[英]How can Ok() be both Task<IActionResult> and IActionResult?
In a Controller
in .NET Core you can return Ok()
as an IActionResult
. 在.NET Core中的
Controller
中,您可以将Ok()
作为IActionResult
。 But I do not understand how it can also return a Task<IActionResult>
. 但是我不明白它怎么也可以返回
Task<IActionResult>
。
Example: 例:
public class FooController : Controller
{
[HttpGet]
public async Task<IActionResult> OkResultAsync()
{
// This is ok.

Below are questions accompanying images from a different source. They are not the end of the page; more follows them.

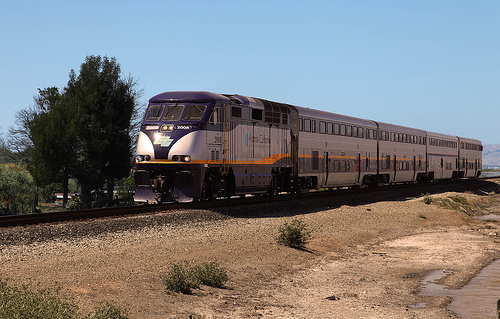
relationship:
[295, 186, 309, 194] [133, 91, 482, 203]
wheel on train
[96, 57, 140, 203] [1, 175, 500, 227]
tree alongside track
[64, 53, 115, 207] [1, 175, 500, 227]
tree behind track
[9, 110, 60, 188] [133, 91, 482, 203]
tree alongside train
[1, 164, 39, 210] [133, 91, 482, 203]
tree near train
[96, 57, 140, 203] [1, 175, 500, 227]
tree near track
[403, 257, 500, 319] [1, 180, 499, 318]
water on ground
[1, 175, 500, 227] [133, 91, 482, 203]
track under train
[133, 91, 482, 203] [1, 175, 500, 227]
train on track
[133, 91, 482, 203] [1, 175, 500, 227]
train on top of track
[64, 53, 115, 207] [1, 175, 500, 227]
tree beside track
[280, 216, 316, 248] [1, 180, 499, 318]
bush on ground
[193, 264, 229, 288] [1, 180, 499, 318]
bush on ground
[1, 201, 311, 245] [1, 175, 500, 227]
gravel along track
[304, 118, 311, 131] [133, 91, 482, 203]
window on train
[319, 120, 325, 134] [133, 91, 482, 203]
window on train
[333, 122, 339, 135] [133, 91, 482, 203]
window on train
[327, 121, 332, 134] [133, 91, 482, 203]
window on train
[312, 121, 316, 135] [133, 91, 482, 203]
window on train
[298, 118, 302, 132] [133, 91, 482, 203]
window on train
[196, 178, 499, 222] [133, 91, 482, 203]
shadow of train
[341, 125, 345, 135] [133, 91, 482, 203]
window on train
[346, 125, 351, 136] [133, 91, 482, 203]
window on train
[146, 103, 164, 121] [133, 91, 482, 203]
window on train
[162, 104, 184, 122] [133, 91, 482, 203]
window on train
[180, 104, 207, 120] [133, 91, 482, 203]
window on train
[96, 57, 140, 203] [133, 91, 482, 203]
tree beside train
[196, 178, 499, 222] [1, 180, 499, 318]
shadow on ground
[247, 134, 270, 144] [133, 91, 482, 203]
letters on train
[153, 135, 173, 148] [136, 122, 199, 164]
letters on front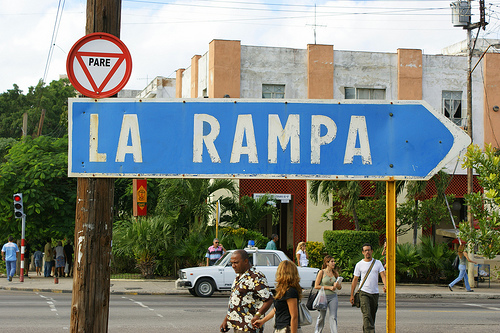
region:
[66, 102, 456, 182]
blue and white sign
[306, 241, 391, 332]
two people crossing the street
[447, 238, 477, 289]
woman walking along the sidewalk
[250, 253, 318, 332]
woman looking behind her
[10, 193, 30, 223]
stoplight that is red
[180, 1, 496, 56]
powerlines over the building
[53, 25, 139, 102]
red and white sign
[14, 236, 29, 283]
red and white stripes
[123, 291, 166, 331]
faded white line on the street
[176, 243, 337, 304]
white car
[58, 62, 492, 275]
a sign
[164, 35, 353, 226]
a sign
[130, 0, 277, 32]
The sky has clouds in it.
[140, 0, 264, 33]
The clouds are white.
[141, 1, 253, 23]
The sky is blue and white.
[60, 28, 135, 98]
The street sign is round.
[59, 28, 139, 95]
The sign is red and white.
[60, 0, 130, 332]
The pole is made of wood.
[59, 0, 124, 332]
The pole is made of brown wood.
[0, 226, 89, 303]
People are walking.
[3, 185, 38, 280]
A traffic light.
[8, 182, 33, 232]
The traffic light is red.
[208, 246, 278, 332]
man in brown floral shirt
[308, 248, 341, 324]
woman in green tank and jeans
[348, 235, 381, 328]
man with white shirt and messenger bag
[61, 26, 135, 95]
round red and white pare sign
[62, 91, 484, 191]
blue and white La Rampa sign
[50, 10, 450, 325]
telephone pole with signs attached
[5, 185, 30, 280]
red light across the street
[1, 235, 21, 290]
man walking past the red light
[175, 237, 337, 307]
small white car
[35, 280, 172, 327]
the white cross walk lines on the street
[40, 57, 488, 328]
People on the street in a foreign country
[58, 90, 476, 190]
Sign pointing to a location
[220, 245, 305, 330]
Man and woman walking together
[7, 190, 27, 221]
Streetlight at a city intersection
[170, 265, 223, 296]
Front of a white car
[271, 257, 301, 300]
Person with red colored hair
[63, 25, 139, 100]
Warning sign on a street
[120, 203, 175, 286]
Bush growing beside of a building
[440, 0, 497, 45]
Top of a power pole in a city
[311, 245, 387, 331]
Couple crossing the street together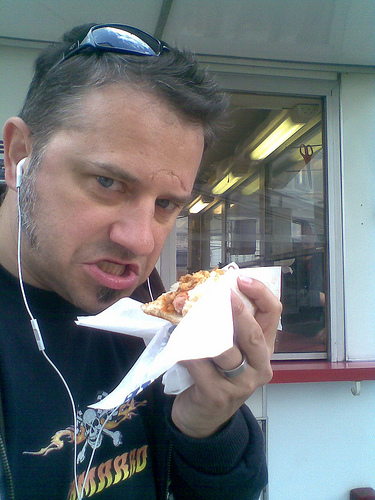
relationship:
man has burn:
[0, 17, 287, 500] [16, 139, 44, 232]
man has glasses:
[0, 17, 287, 500] [23, 23, 175, 89]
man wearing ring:
[0, 17, 287, 500] [169, 276, 281, 439]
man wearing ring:
[0, 17, 287, 500] [222, 355, 245, 377]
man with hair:
[0, 17, 287, 500] [20, 24, 220, 163]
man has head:
[0, 17, 287, 500] [2, 21, 224, 312]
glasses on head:
[23, 23, 175, 89] [2, 21, 224, 312]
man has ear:
[0, 17, 287, 500] [6, 116, 31, 186]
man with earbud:
[0, 17, 287, 500] [15, 154, 29, 187]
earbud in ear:
[15, 154, 29, 187] [6, 116, 31, 186]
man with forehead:
[0, 17, 287, 500] [65, 83, 205, 193]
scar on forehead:
[148, 166, 191, 192] [65, 83, 205, 193]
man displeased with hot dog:
[0, 17, 287, 500] [147, 268, 223, 323]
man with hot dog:
[0, 17, 287, 500] [147, 268, 223, 323]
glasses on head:
[62, 25, 174, 69] [2, 21, 224, 312]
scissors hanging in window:
[295, 141, 319, 191] [207, 118, 327, 263]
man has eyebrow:
[0, 17, 287, 500] [161, 191, 196, 201]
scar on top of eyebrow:
[148, 166, 191, 192] [161, 191, 196, 201]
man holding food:
[0, 17, 287, 500] [139, 267, 224, 327]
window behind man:
[174, 88, 328, 353] [0, 17, 287, 500]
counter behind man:
[267, 357, 368, 393] [27, 50, 271, 398]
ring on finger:
[217, 354, 249, 379] [183, 361, 235, 410]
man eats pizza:
[0, 17, 287, 500] [139, 263, 267, 362]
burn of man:
[15, 135, 49, 242] [0, 17, 287, 500]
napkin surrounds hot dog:
[61, 262, 282, 412] [140, 270, 216, 326]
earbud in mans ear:
[15, 154, 29, 187] [2, 115, 29, 190]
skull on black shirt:
[74, 399, 123, 452] [0, 281, 269, 495]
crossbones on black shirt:
[75, 429, 124, 460] [0, 281, 269, 495]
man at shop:
[275, 216, 334, 343] [116, 75, 351, 401]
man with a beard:
[0, 17, 287, 500] [96, 286, 121, 305]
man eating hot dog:
[0, 17, 287, 500] [132, 261, 219, 330]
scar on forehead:
[148, 166, 191, 192] [82, 99, 211, 195]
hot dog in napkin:
[139, 269, 216, 326] [61, 263, 289, 412]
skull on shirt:
[74, 399, 123, 452] [40, 299, 126, 400]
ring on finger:
[213, 343, 251, 379] [183, 361, 235, 410]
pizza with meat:
[147, 260, 257, 323] [163, 256, 213, 305]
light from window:
[252, 103, 328, 163] [175, 81, 343, 365]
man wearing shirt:
[0, 17, 287, 500] [0, 267, 150, 496]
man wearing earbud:
[0, 17, 287, 500] [15, 154, 29, 187]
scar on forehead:
[148, 166, 191, 192] [85, 87, 200, 197]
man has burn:
[17, 26, 261, 484] [16, 139, 44, 232]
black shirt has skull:
[0, 281, 269, 495] [75, 407, 108, 450]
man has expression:
[274, 214, 334, 343] [294, 238, 317, 259]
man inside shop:
[274, 214, 334, 343] [146, 50, 349, 337]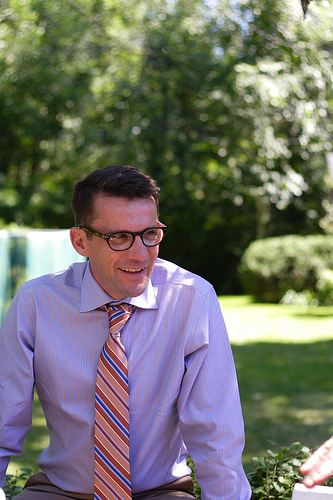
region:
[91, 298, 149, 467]
Knotted striped tie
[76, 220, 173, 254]
Glasses with black frame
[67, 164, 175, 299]
Man with short dark hair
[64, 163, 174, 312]
Man with glasses smiling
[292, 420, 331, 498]
Two fingers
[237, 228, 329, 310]
Bushes in the distance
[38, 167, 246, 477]
Man wearing dress shirt and tie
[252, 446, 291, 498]
Small green plant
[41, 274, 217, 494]
Dress shirt with tie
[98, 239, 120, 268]
Wrinkles on a man's face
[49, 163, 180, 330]
man with smiling face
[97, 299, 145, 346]
knot of striped tie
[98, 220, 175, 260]
glasses on man's face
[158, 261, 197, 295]
sun reflection on shoulder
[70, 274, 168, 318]
collar on dress shirt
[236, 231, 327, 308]
blurred bush in background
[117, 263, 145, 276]
teeth in man's mouth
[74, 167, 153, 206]
hair parted to one side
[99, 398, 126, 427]
blue stripe on tie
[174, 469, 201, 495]
pocket on tan pants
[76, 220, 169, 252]
Glasses on the man's face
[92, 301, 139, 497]
The man's tie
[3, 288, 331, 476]
Grass lawn behind the man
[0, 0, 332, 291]
The trees beyond the lawn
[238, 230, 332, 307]
The trimmed bushes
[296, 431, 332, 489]
the disembodied hand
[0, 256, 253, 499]
the shirt of the man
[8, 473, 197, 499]
The pants of the man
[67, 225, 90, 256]
The man's right ear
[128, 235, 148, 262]
The man's nose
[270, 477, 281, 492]
a green tree leaf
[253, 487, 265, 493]
a green tree leaf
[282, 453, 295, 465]
a green tree leaf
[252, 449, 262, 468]
a green tree leaf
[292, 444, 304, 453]
a green tree leaf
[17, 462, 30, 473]
a green tree leaf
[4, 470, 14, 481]
a green tree leaf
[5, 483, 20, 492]
a green tree leaf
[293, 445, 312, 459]
a green tree leaf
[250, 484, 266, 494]
a green tree leaf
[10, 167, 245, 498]
middle aged man sitting down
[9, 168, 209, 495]
man wearing glasses and a suit and tie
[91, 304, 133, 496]
orange, blue and white striped tie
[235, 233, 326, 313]
blurry green bushes in the background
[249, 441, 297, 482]
green leaves from a bush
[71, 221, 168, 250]
black eyeglasses on a man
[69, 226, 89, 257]
large white ear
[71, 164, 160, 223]
dark brown clean cut hair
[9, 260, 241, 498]
blue and orange striped button up shirt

But I don't get why since OkResult != Task<IActionResult>
OkResult result = Ok();
return result;
}
[HttpGet]
public IActionResult OkResult()
{
// This is ok, and it seems logical since OkResult implements IActionResult.
OkResult result = Ok();
return result;
}
[HttpGet]
public FooResult Bar()
{
// This is ok.
return new FooResult();
}
[HttpGet]
public async Task<FooResult> BarAsync()
{
// This is not ok since FooResult != Task<FooResult>
return new FooResult();
}
}
Ok()
returns a OkResult
, which in turn implements IActionResult
. Ok()
返回一个OkResult
,后者进而实现IActionResult
。 How does .NET know how to handle it (without awaiting) if the method signature is returning a Task<IActionResult>
? 如果方法签名返回
Task<IActionResult>
,.NET如何知道如何处理(不等待)?
The async
keyword causes the compiler to take care of this automatically. async
关键字使编译器自动执行此操作。 Async methods implicitly "wrap" the return value in a Task. 异步方法隐式“包装”任务中的返回值。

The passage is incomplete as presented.